Author: Guest Writer/Friday, January 27, 2012/Categories: Uncategorized

You gotta like Newt, the giant-headed Republican candidate for president who's going to take us back to the moon. There are two ways to love him.

First, as the real-life incarnation of Steve Austin, the congressional candidate from 30 Rock who wanted casinos on the moon:

Second, as a legitimate person with actual ideas knocking around in that giant globe on his shoulders.

He wants to have a permanent moon base by the end of his second term. So we can mine them for rare minerals.

Floridians -- whose economy will take a hit if NASA's budget reenters Earth orbit -- cheered

The Washington Post takes a (mostly) serious look at his plan. A couple of the analysts reporter Joel Achenbach talked to called the plan "aggressive."   "Aggressive" is code for "difficult." Especially given the fact that Newt is proposing spending only $2 billion a year on the project. 

The Atlantic reviewed science fiction literature about a moon base, and science fiction -- as the natural arbiter of what is and isn't realistic -- reveals that it "isn't so crazy."

As Mother Jones points out, Newt's head has always been in the stars. (It's just that big.) Their research is worth quoting at length:

He proposed a "Northwest Ordinance for Space" in 1984 to establish a path to statehood for colonies in space; he proposed putting a system of giant mirrors in the atmosphere to light city streets at night and reduce crime; and he suggested that with enough government investment and/or private initiative, we might someday have colonies on the moon devoted to mining high-value minerals.
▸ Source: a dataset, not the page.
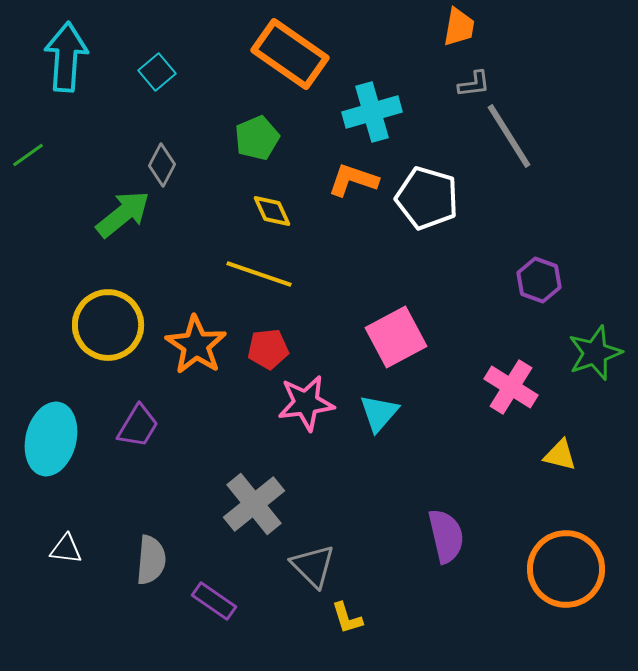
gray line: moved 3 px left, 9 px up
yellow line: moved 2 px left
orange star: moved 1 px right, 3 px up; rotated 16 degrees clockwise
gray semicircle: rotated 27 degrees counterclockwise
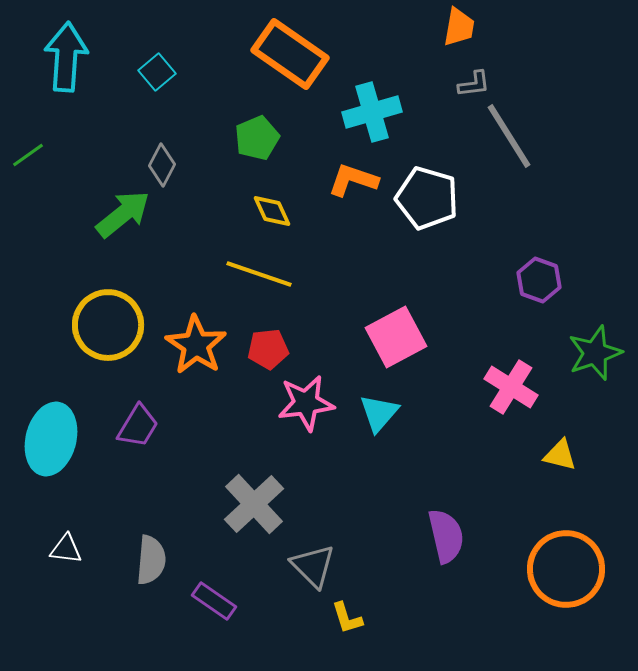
gray cross: rotated 4 degrees counterclockwise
For these ideas (and a few more), he earned the nickname "Newt Skywalker" from his colleagues.

And in his 1984 book, Window of Opportunity (and again in his 1994 book, To Renew America), he suggested that private space flight would open up business opportunities for space tourism—specifically for honeymooning couples. As he put it: "Imagine weightlessness and its effects and you will understand some of the attraction."

Consider that, in space, cookie/nookie-loving Newt would weigh the same as Emma Stone, and you understand some of his attraction. (On the Moon, Newt weighs only 36 pounds. Very svelte.)
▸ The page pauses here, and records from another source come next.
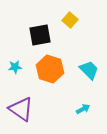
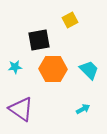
yellow square: rotated 21 degrees clockwise
black square: moved 1 px left, 5 px down
orange hexagon: moved 3 px right; rotated 16 degrees counterclockwise
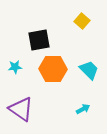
yellow square: moved 12 px right, 1 px down; rotated 21 degrees counterclockwise
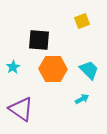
yellow square: rotated 28 degrees clockwise
black square: rotated 15 degrees clockwise
cyan star: moved 2 px left; rotated 24 degrees counterclockwise
cyan arrow: moved 1 px left, 10 px up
Mitt Romney, Newt's main rival for the Republican nomination for president, dismisses all this as wasteful. But if it's Newt vs. Obama in the general election, we will have genuinely different visions of space to choose from. 

While Newt wants to secure America's hold on the rock we conquered back in 1969, Obama wants to touch down on new worlds.

Obama wants to send men to a near-Earth asteroid. And you know that if a black president is sending men to an asteroid, that asteroid was headed for Earth. Diversion mission! Fire the rockets! I love you Liv Tyler!


Obama's eyeing Mars after that.

No word from Newt on what sex might be like there.